I was just going to drop it, but now we're getting into the interesting stuff...
boboff wrote:However as Mike said, you have two sides to this, if you haven't "Got" are you lazy or deprived?
Something like 90% of the human race alive today will
never be as well-off as I am, no matter
how hard they work, simply I was lucky enough to be born in a wealthy, developed nation, with access to education and healthcare.
Sure, it
did take a fair bit of hard work to get to where I am today, but it also involved a
heck of a lot of luck. I was lucky to be born somewhere where I didn't die of an easily preventable medical condition before my 5th birthday. I was lucky never to have suffered malnutrition in childhood, with its life-long developmental impacts. I was lucky to have an IQ in the 95th percentile, access to a decent education, and parents who valued it. I was lucky that my cognitive "abnormalities" just happen to make me uniquely well-suited for a relatively well-paid and high-status profession that barely existed when I was born, and that the mental health issues arising from this not-entirely-unmixed blessing were relatively manageable. I could go on for quite some time in this vein... Or I could just link to the wiki pages for the
Fundamental Attribution Error and the
Just World Fallacy.
boboff wrote:I suppose the only thing I actually object to, in a fair society, is people resenting other people for what they have, that emotion is just so destructive.
I tend to take that view that any society in which someone can be born into either wealth or poverty is not fair. John Rawls wrote a rather extensive book on the subject (
A Theory of Justice), in which he argues (quite convincingly) that that fairness requires that people's opportunities should not depend on arbitrary factors, such as the conditions of their birth, or even their innate talents and abilities. Consider schooling: I breezed through school without breaking a sweat, and passed every exam I ever sat with basically no effort whatsoever. I even won the prize for my year for German, even though I absolutely hated the subject, didn't study
at all, and spent my entire time sat at the back of the class drawing. Other kids really put in a
lot of hard work and study, and yet didn't do nearly as well, simply because they didn't have my innate gifts. Is that fair?

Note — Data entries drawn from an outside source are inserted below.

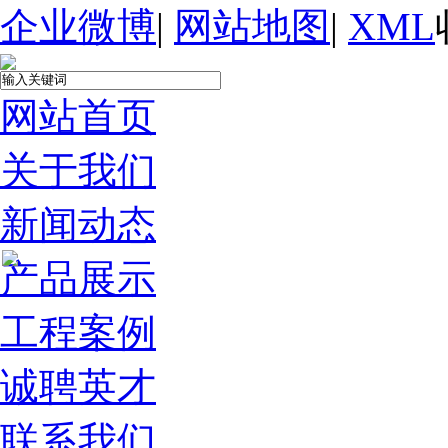
企业微博
|
网站地图
|
XML
网站首页
关于我们
新闻动态
产品展示
工程案例
诚聘英才
联系我们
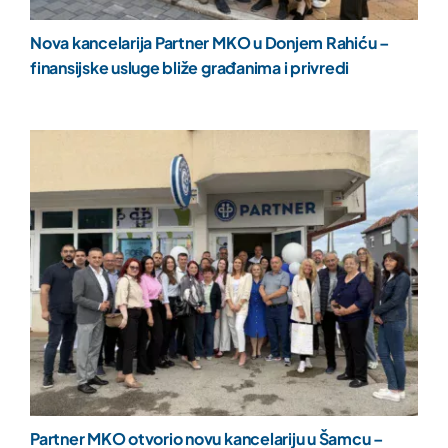
Nova kancelarija Partner MKO u Donjem Rahiću –
finansijske usluge bliže građanima i privredi
Partner MKO otvorio novu kancelariju u Šamcu –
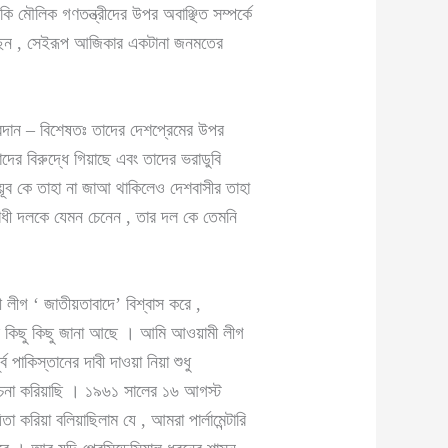
 মৌলিক গণতন্ত্রীদের উপর অবাঞ্ছিত সম্পর্কে
ইয়াছেন , সেইরূপ আজিকার একটানা জনমতের
প্রদান – বিশেষতঃ তাদের দেশপ্রেমের উপর
র বিরুদ্ধে গিয়াছে এবং তাদের ভরাডুবি
আইয়ূব কে তাহা না জাআ থাকিলেও দেশবাসীর তাহা
রোধী দলকে যেমন চেনেন , তার দল কে তেমনি
 লীগ ‘ জাতীয়তাবাদে’ বিশ্বাস করে ,
মার কিছু কিছু জানা আছে । আমি আওয়ামী লীগ
পাকিস্তানের দাবী দাওয়া নিয়া শুধু
লোচনা করিয়াছি । ১৯৬১ সালের ১৬ আগস্ট
 করিয়া বলিয়াছিলাম যে , আমরা পার্লামেন্টারি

Rawls would argue not, and I would have to agree.
There is also rather a lot of evidence coming in from cognitive neuroscience that people don't (and indeed
can't) simply
choose whether to be "lazy" or not. Behaviours are acquired through a complex interplay of genetic, developmental, and environmental factors, and it seems there is very little role for what people usually call "free will". For example, there's some very interesting evidence that things such as IQ and motivation are influenced by both birth order and family size - with later siblings from larger families being less likely to succeed academically than early siblings, or those from small families. But that's maybe a topic for another day... But if you're interested, there's a very good BBC4 documentary which touches on the subject available on iPlayer:
Justice: What's A Fair Start? (
The whole series seemed rather good, but I haven't watched them all yet.)